# New to Building-First Rod



## reddog1 (May 3, 2003)

Just finished my first rod build. It is a Rainshadow 1267F rated to 2-6 oz. It turned out pretty well for a first try. I used that diamond shrink wrap and hardaloy guides.


----------



## Paully (Sep 1, 2005)

reddog1...
love the choice of colors. looks good
first rod build...WELCOME to the addiction. 
keep building and posting

tight lines


----------



## reddog1 (May 3, 2003)

Thanks

Actually, I made it for my wife...she picked out the colors.


----------



## Paully (Sep 1, 2005)

WAIT A MINUTE.....she fishes and has good taste? 
DUDE KEEP HER!!!!   
Seriously...nice job.

tight lines


----------



## rattler (Jul 3, 2004)

nice job...


----------



## Gar (Oct 2, 2005)

reddog1 said:


> Thanks
> 
> Actually, I made it for my wife...she picked out the colors.

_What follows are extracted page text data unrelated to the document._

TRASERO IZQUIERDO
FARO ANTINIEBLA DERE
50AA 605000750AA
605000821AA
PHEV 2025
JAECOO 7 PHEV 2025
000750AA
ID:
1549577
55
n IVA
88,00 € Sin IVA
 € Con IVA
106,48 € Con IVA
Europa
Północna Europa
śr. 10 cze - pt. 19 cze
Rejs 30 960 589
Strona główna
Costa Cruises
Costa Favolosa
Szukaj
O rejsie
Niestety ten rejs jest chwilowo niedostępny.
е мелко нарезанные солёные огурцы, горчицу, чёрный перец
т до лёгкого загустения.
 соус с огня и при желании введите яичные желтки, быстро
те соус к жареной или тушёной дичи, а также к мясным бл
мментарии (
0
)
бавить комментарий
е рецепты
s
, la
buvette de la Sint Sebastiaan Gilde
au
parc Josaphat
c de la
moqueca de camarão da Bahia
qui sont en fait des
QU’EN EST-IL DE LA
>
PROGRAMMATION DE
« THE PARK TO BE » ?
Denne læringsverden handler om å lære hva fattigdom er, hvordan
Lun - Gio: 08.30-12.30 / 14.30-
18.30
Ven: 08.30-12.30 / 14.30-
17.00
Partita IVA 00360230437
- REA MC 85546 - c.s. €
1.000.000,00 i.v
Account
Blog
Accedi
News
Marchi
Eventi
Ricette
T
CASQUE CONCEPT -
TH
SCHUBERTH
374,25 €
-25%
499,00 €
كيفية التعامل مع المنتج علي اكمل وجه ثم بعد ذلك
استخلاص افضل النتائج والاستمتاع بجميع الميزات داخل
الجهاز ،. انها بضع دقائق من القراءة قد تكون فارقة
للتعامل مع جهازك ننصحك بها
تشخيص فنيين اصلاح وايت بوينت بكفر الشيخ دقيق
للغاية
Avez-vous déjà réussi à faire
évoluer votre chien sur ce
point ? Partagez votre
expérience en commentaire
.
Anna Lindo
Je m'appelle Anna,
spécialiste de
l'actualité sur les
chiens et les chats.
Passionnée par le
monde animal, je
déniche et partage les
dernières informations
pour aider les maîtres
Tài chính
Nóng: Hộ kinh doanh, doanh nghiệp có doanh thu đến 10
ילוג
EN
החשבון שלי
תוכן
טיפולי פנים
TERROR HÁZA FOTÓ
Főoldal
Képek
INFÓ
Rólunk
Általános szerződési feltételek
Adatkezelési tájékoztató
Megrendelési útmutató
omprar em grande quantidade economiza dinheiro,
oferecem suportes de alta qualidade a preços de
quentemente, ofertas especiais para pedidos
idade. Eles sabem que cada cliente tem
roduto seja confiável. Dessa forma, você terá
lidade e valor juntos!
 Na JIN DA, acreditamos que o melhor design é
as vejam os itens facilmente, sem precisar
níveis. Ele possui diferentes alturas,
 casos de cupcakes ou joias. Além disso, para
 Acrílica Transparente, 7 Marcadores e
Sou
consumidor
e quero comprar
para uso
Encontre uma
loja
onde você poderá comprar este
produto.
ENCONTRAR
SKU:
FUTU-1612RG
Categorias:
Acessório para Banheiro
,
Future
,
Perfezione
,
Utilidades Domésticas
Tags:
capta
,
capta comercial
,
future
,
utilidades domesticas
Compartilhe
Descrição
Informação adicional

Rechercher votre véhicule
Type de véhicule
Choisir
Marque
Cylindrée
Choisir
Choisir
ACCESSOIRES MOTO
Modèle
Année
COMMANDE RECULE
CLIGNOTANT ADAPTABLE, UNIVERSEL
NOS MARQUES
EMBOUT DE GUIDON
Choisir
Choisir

Smart move! Now you can build 2 for yourself without any hassle


----------



## reddog1 (May 3, 2003)

Gar said:


> Smart move! Now you can build 2 for yourself without any hassle


Thats right, I just started a 13'.


----------



## Paully (Sep 1, 2005)

reddog1..........
which blank are you building???


----------



## reddog1 (May 3, 2003)

Rainshadow 1569.


----------



## Paully (Sep 1, 2005)

reddog1...
1569? hmmmmm. I heard heard some negative comments about the 1569. Most being they are "fragile". From what I understand.. Batson made the walls of the blank to thin, trying to cut down on the weight. I haven't built or fished one myself so what I relay is from others. Nomatter...
I did get my hands on one at the rod show back in Feb. and loved the way it felt (though I didn't get to cast it). The weight is great and the 50 50 split is great for hauling it (if you don't have a roof rack). I do have a 1509 and LOVE IT. So ...if you would ...get it built and let us know your take on it. Thanks.

tight lines


----------



## Sandcrab (Mar 20, 2002)

*Me too!*

Guys...

Just finished a new rod for my wife too - All Star 1265/2, 10'6", 1-3 oz. She wanted her wraps in pink! I will post photos once I find out how to reduce them in size...

I gave away her old Ugly Stick so I owed her...I also did her foregrip wrap in pink, black, and silver in chevron design. 

Sandcrab



Paully said:


> WAIT A MINUTE.....she fishes and has good taste?
> DUDE KEEP HER!!!!
> Seriously...nice job.
> 
> tight lines


----------